VAN MOEDER OP DOCHTER

Madeleine & Adèle.

MOEDERS EN DOCHTERS, DIE HECHTE, LIEFDEVOLLE, SOMS AMBIVALENTE OF RONDUIT PIJNLIJKE RELATIE HEEFT DE BRUSSELSE FOTOGRAFE ANNE-CATHERINE CHEVALIER ALTIJD AL GEBOEID. HAAR HAARSCHERPE, REVELERENDE PORTRETTEN ZIJN HET ONDERWERP VAN HET BOEK ‘MOTHERS & DAUGHTERS’ EN EEN TENTOONSTELLING IN BRUSSEL.

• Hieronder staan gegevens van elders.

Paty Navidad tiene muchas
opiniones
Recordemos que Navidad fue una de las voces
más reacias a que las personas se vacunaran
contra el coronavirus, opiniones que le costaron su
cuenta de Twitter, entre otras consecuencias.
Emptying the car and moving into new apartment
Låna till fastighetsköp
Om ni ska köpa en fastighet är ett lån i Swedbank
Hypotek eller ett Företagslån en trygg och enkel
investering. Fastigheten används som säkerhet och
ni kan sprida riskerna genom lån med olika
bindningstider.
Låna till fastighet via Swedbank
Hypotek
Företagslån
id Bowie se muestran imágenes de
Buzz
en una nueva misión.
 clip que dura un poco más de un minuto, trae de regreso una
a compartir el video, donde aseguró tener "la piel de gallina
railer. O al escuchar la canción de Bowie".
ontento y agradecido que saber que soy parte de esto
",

Madeleine en Adèle. Een vrouw en een meisje, duidelijk moeder en dochter. Allebei korenblond, het haar uit het gezicht gekamd, dezelfde taxerende blik in de grijsblauwe ogen. Hun kleren zijn van een franjeloze soberheid, zwart voor de moeder, wit voor het kind. Streng bijna, met het gouden halssnoer van Madeleine als enige toegeving. Samen stralen ze ernst uit en een heilzame levensstijl, maar ook een zekere onverzettelijkheid, als de ogenschijnlijk koele, blonde schoonheden uit een Ingmar Bergmanfilm.

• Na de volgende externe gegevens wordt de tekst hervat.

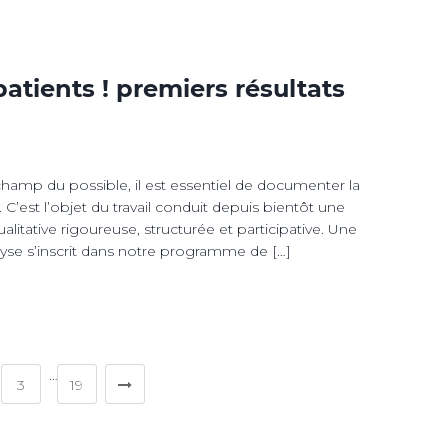
patients ! premiers résultats
 champ du possible, il est essentiel de documenter la
est l’objet du travail conduit depuis bientôt une
tative rigoureuse, structurée et participative. Une
yse s’inscrit dans notre programme de […]
…
3
19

Een intrigerende foto, dat vond ook de jury van de Taylor Wessing Photographic Portrait Prize 2010. Een wedstrijd waarbij uit 6000 inzendingen van 2400 fotografen uiteindelijk 60 foto’s geselecteerd werden voor een tentoonstelling in de Londense National Portrait Gallery. Een daarvan was Anne-Catherine Chevaliers portret van Madeleine en Adèle. Niet slecht voor iemand die zich nog maar drie jaar intensief met fotografie bezighoudt. Anne-Catherine legde dan ook een opmerkelijk parcours af : afgestudeerd in de economie kwam ze aanvankelijk in de zakenwereld terecht. Toen ze samen met haar man een huisje in verwaarloosde staat kocht, besloot ze een half jaar loopbaanonderbreking te nemen om zich met de verbouwing bezig te houden. Die werd zo’n succes dat de opdrachten binnenstroomden : uit de vooropgestelde eenmalige klus groeide een heus interieurbedrijf met drie medewerkers.

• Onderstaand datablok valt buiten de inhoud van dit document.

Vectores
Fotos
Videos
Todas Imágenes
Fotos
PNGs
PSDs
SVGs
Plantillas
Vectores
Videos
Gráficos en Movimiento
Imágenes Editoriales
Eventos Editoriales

Anne-Catherine Chevalier : “Tien jaar heb ik veel en hard gewerkt, tot mijn man het welletjes vond en mij vroeg om af te bouwen. Eerst was ik daar helemaal tegen, ik deed het werk graag, maar uiteindelijk gaf ik toe. De kinderen waren nog klein, het zou prettig zijn om wat meer tijd met hen te kunnen doorbrengen. Maar het bloed kruipt waar het niet gaan kan. Ik had behoefte aan een artistieke uitlaatklep en fotografie had mij altijd al geboeid. Als puber maakte ik graag foto’s van familie en vrienden met een oude Leica die ik van mijn grootvader geërfd had. De interesse zit blijkbaar in de familie, maar geen haar op mijn hoofd dat eraan dacht om die hobby ernstig te nemen. De ‘klik’ kwam er toen ik een fotografiecursus rond het thema identiteit volgde en twee interesses samenvielen. Ook in de binnenhuisarchitectuur is identiteit een belangrijk gegeven : hoe een individu of een bedrijf zichzelf via een interieur aan de buitenwereld wil presenteren. Foto’s, daarentegen, tonen vaak meer dan de geportretteerde zou willen omdat hij of zij zich niet altijd bewust is van alle signalen die zijn/haar beeltenis willens nillens uitstraalt.”

Waarom wilde u specifiek moeders en dochters fotograferen ?

Anne-Catherine Chevalier : Om de een of andere reden had ik mijzelf altijd als de moeder van zonen gezien. Maar wat een verrassing : na mijn zoon kwam er een dochter. Tien is ze nu en wat mij altijd verbaasd heeft, is dat ze mij van jongs af aan als de ultieme referentie van vrouwelijkheid beschouwde, terwijl ik het gevoel heb dat ze veel vrouwelijker is dan ik. Zoals alle kleine meisjes strompelde ze rond op mijn schoenen, was ze veel met haar haar bezig, experimenteerde ze met make-up. En voortdurend stelde ze me de vraag : wat moet ik doen om een vrouw te zijn ? Waarbij ik dacht : eigenlijk zou ik jou die vraag moeten stellen. Meer dan ik leek ze het immers van in het begin begrepen te hebben. Daarom ben ik erover beginnen na te denken : wat vertel je eigenlijk aan je dochter over vrouw zijn en vrouwelijkheid ? In een poging om die band van vrouwelijkheid te begrijpen, om van dichtbij te zien hoe die van generatie tot generatie wordt doorgegeven, ben ik vrouwen met hun moeders en hun dochters beginnen fotograferen.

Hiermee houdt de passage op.